* [Problem details]:
Answer with one number only: how many lines in the material contain "service".

* [Information given]:

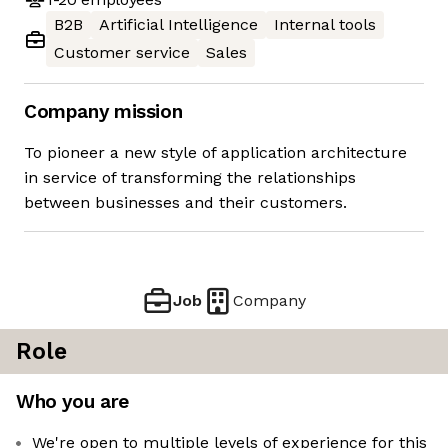
B2B
Artificial Intelligence
Internal tools
Customer service
Sales
Company mission
To pioneer a new style of application architecture
in service of transforming the relationships
between businesses and their customers.
Job
Company
Role
Who you are
We're open to multiple levels of experience for this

* [Answer to this exercise]:
2